Sobre inteligências

Tendemos a acreditar que somos muito inteligentes, que temos uma inteligência máxima, absoluta, impossível de ser superada. Penso que, ao contrário, somos bem obtusinhos, pouco mais inteligentes que formigas; explicarei.

Psicólogos nos garantem que temos adquirido em média, 3 pontos de QI por década nos últimos 100 anos, o que perfaz um total superior a 30 pontos em um século. Nessa sequência, em 100 anos o homem médio nos parecerá inteligentíssimo, em 200 um gênio incompreensível. Não creio haver limites para tal sucessão, ainda que essa seja apenas a linha de desenvolvimento da inteligência humana.
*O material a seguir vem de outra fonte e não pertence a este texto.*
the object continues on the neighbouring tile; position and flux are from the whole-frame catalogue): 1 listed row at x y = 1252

Inúmeros fatos evidenciam nossa superioridade sobre os animais, gostamos que seja assim. Talvez por isso tendamos a negligenciar os que ilustram o contrário. Macacos possuem uma capacidade absurdamente superior à nossa de identificar e memorizar o posicionamento de números em uma tela. Elefantes podem demonstrar uma inventividade sem precedentes para salvar um recém-nascido com dificuldades respiratórias. Pássaros também podem revelar uma engenhosidade surpreendente ao desenvolver método de pesca dotado, obviamente, de planejamento. Também é provável que os formigueiros desenvolvam uma inteligência explicitada pelo grupo como um único ser coletivo composto por unidades individuais esparsas. E, sobretudo, as máquinas, nos dão sinais muito óbvios de superioridade imensa sobre nossas capacidades relativas a uma quantidade crescente de atividades. Mas não costumamos atentar para nada disso, nem levar tais constatações a sério.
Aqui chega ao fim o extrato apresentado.